» **Assignment**: For each line of the listing that contains "Rate", make a copy and return it.

» **Material shown**:
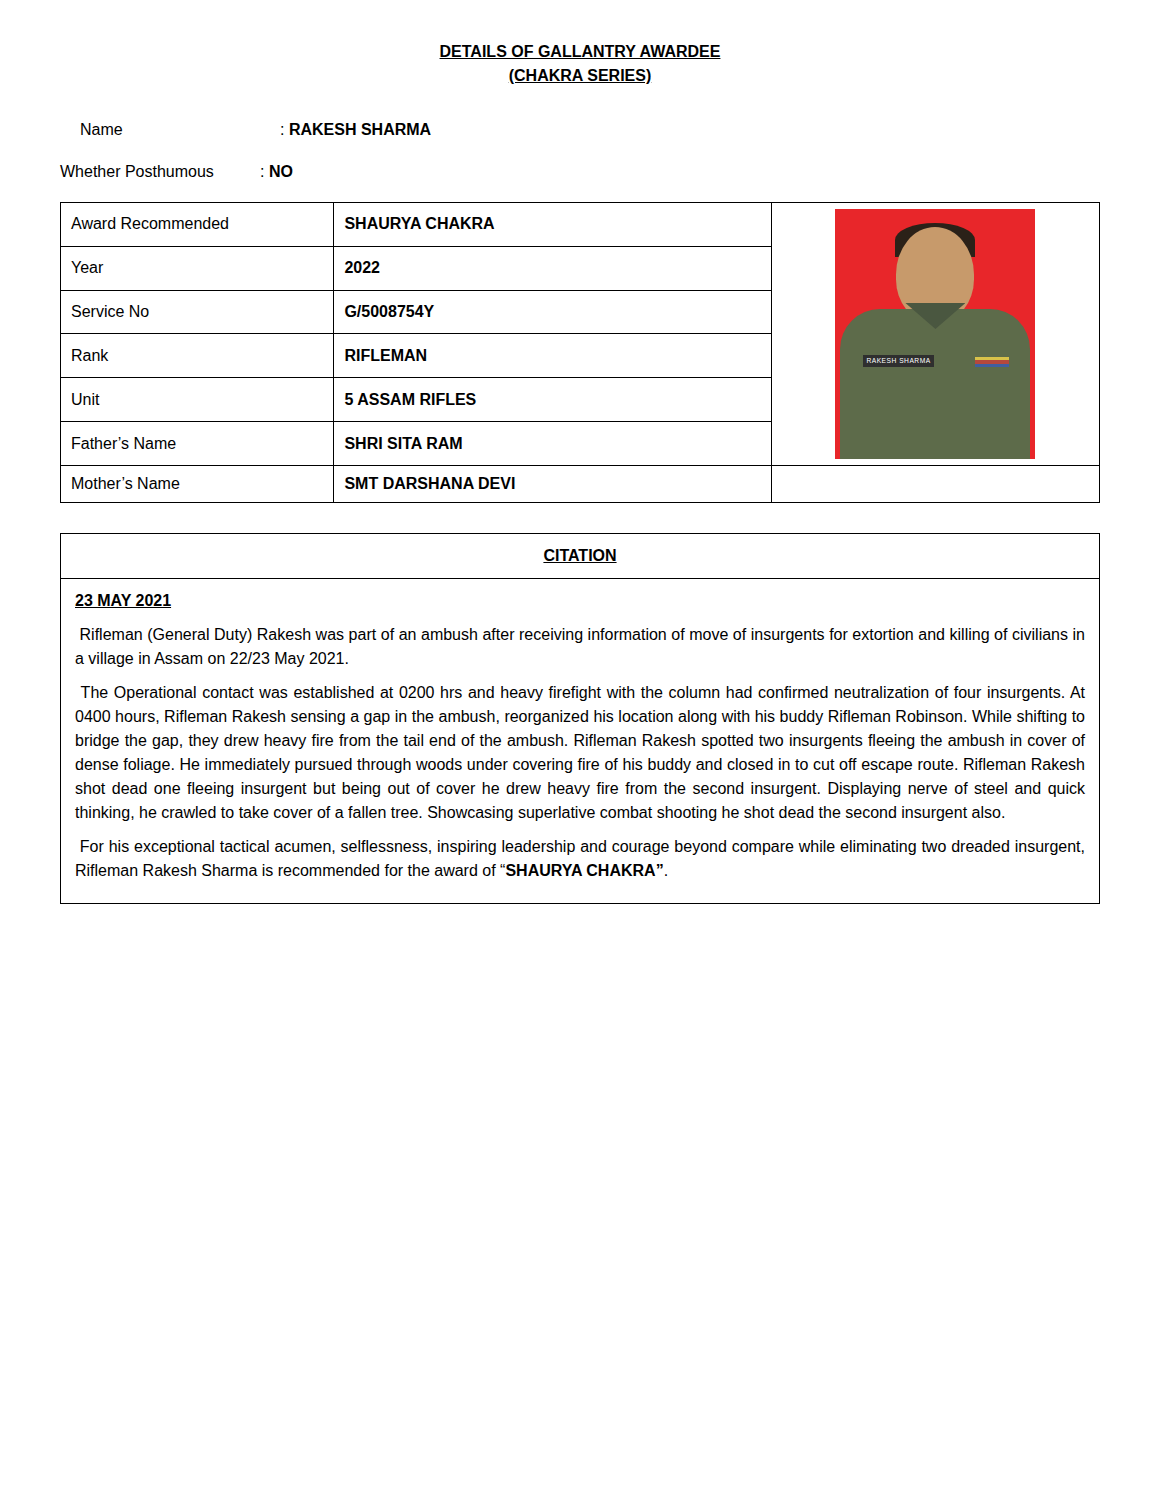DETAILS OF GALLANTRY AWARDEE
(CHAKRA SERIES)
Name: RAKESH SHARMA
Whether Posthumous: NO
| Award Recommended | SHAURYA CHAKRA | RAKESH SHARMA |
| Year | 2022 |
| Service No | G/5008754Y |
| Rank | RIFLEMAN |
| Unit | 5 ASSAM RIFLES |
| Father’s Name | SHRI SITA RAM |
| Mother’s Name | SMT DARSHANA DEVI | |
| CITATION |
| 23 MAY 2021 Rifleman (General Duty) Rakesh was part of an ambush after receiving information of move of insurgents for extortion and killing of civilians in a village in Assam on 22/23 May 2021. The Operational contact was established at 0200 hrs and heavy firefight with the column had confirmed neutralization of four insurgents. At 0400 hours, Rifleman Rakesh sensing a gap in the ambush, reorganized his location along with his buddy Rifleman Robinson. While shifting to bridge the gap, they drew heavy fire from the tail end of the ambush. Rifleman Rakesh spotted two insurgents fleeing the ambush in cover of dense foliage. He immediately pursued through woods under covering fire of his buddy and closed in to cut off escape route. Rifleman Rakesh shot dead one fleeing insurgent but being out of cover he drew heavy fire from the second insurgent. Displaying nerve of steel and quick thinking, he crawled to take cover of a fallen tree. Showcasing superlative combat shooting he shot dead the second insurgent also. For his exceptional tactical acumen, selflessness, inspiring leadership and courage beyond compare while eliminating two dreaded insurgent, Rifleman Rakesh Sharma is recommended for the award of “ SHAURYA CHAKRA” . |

---

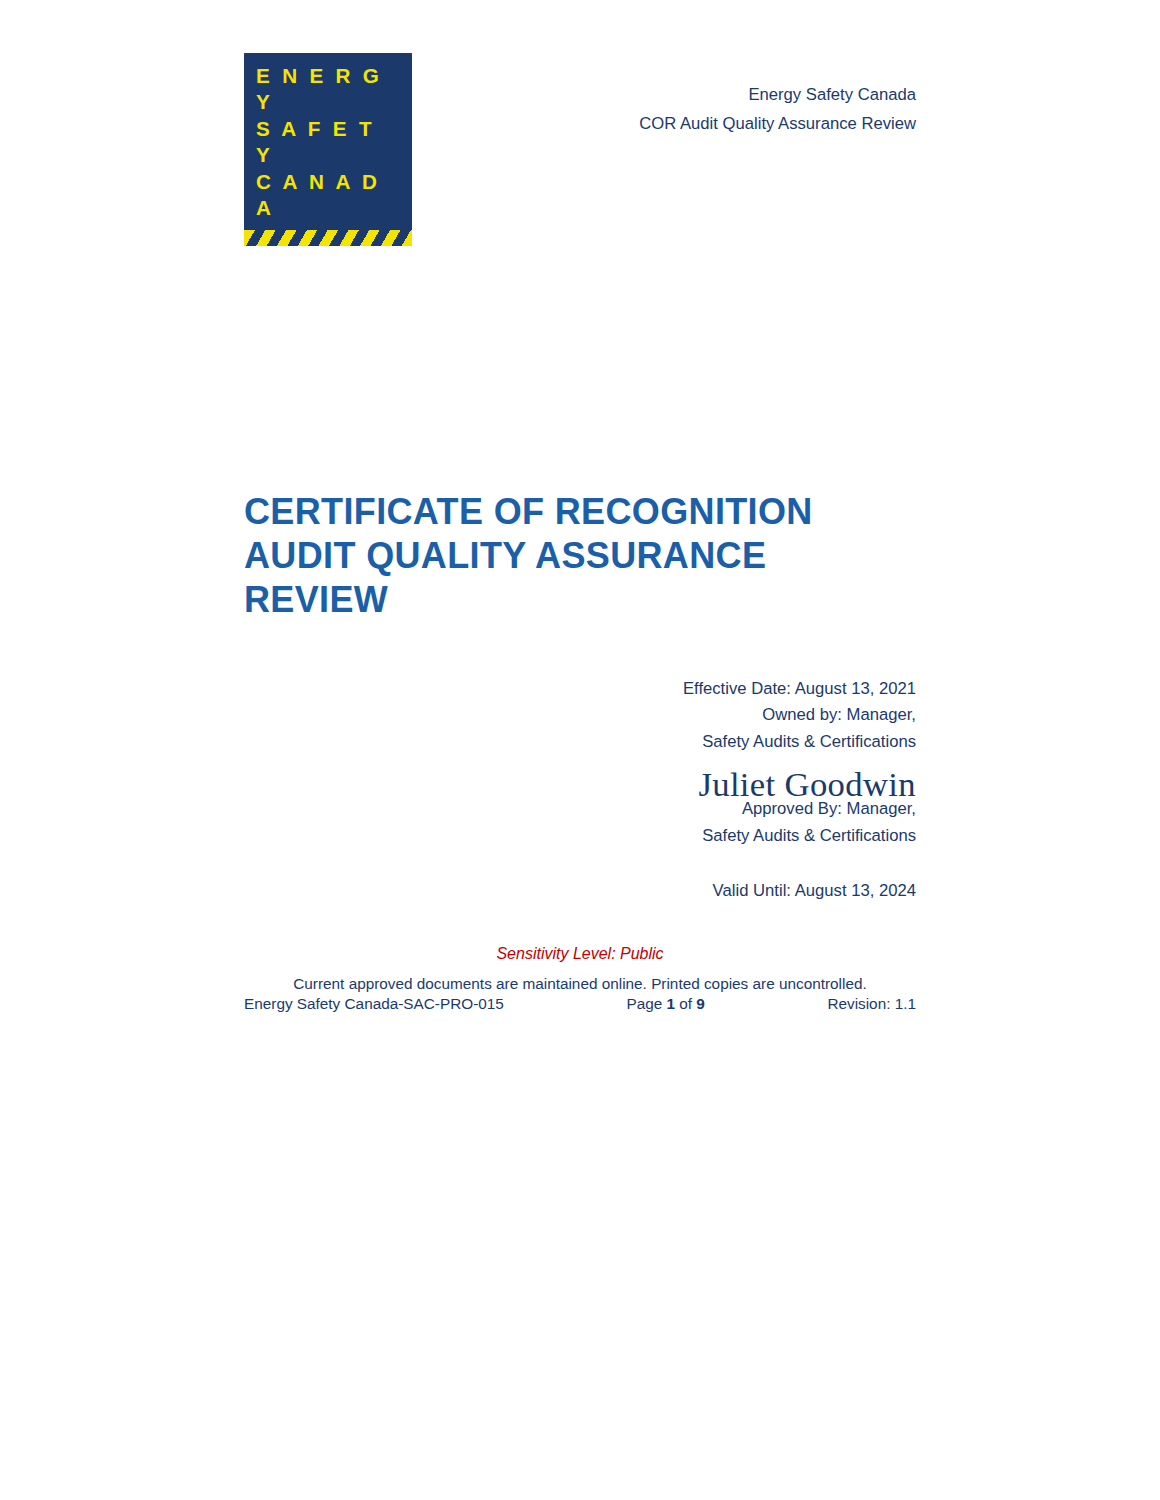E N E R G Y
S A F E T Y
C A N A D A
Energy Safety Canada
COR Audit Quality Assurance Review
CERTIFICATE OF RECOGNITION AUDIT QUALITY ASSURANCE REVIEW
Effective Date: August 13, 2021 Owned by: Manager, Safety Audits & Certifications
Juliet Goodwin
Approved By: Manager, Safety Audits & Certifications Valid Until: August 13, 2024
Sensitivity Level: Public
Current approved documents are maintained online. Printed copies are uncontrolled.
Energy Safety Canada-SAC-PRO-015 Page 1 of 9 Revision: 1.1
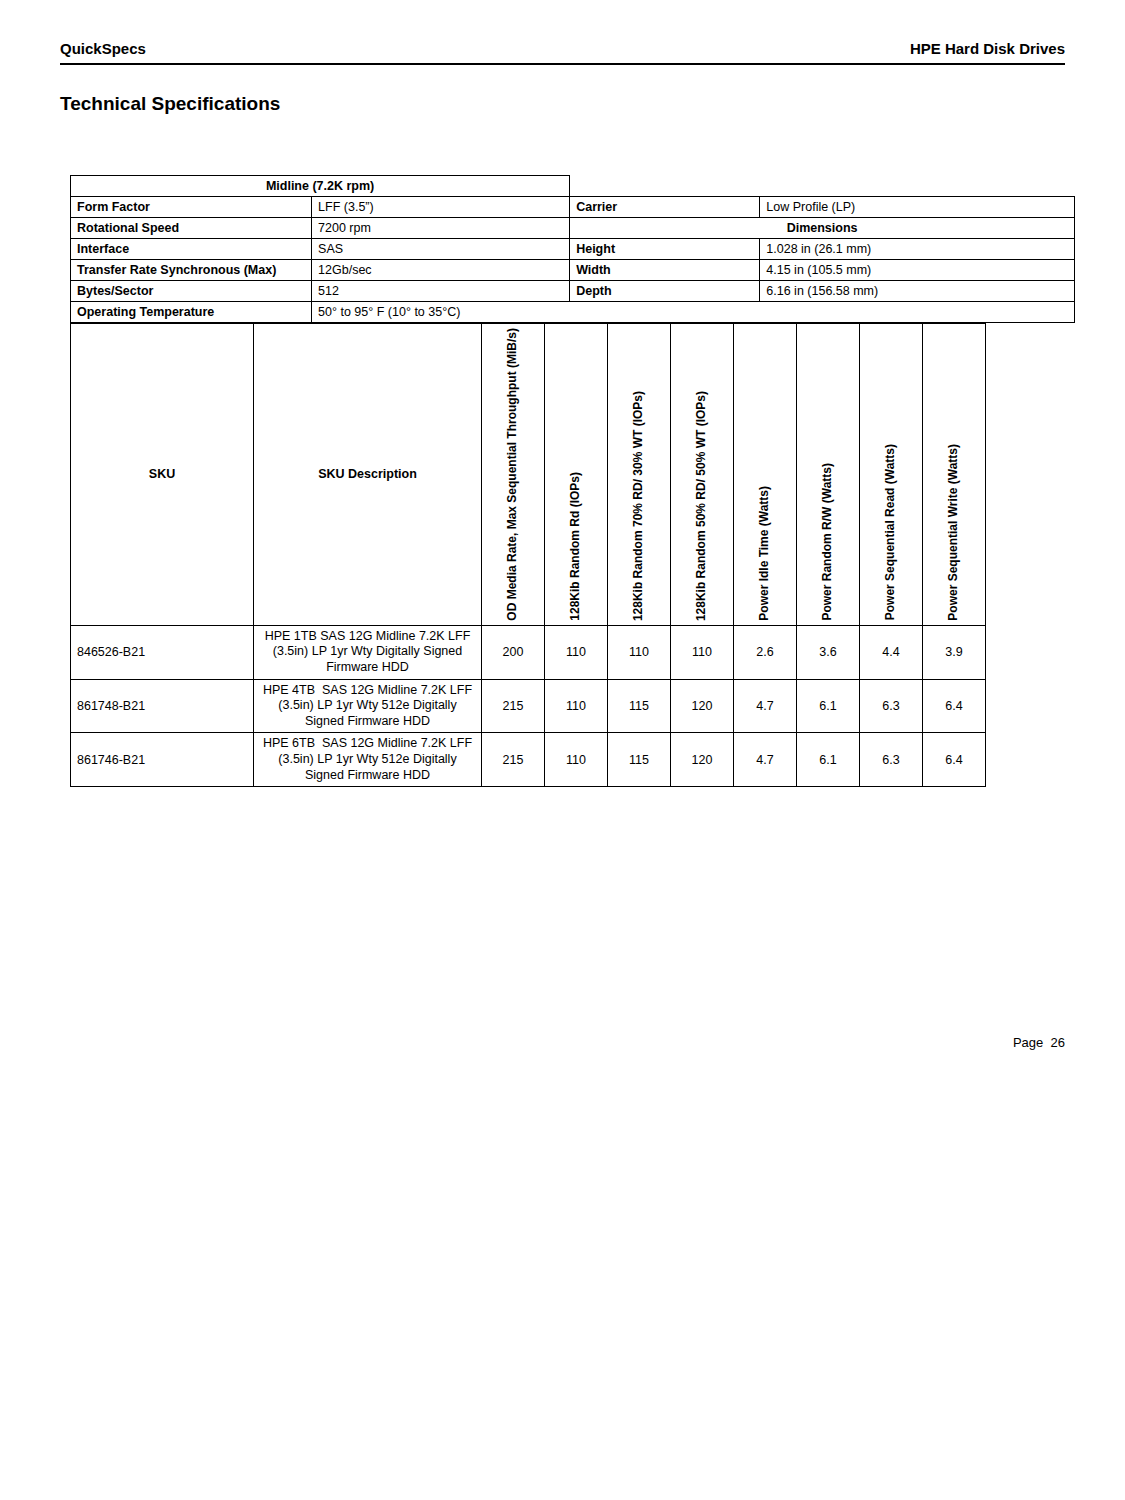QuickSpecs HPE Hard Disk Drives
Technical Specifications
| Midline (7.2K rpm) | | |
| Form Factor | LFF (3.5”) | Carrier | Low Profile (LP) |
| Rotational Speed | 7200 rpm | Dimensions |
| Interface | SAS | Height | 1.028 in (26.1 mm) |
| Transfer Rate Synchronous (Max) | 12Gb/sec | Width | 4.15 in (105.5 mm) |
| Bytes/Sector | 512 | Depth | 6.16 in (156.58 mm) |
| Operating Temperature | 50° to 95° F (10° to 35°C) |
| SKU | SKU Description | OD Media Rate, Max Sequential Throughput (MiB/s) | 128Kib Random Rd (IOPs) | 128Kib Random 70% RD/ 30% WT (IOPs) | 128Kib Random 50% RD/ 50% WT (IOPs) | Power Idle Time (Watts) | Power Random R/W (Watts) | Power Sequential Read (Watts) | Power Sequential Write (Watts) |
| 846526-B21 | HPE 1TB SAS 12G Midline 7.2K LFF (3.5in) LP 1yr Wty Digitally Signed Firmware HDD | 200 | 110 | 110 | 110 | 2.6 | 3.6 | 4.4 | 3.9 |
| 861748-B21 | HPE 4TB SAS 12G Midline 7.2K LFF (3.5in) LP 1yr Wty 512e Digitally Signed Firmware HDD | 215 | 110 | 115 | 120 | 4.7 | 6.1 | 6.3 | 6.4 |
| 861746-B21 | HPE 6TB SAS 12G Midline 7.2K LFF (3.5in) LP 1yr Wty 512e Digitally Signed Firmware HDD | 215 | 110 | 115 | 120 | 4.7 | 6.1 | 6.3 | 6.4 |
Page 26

» **Exercise response**:
| Transfer Rate Synchronous (Max) | 12Gb/sec | Width | 4.15 in (105.5 mm) |
| SKU | SKU Description | OD Media Rate, Max Sequential Throughput (MiB/s) | 128Kib Random Rd (IOPs) | 128Kib Random 70% RD/ 30% WT (IOPs) | 128Kib Random 50% RD/ 50% WT (IOPs) | Power Idle Time (Watts) | Power Random R/W (Watts) | Power Sequential Read (Watts) | Power Sequential Write (Watts) |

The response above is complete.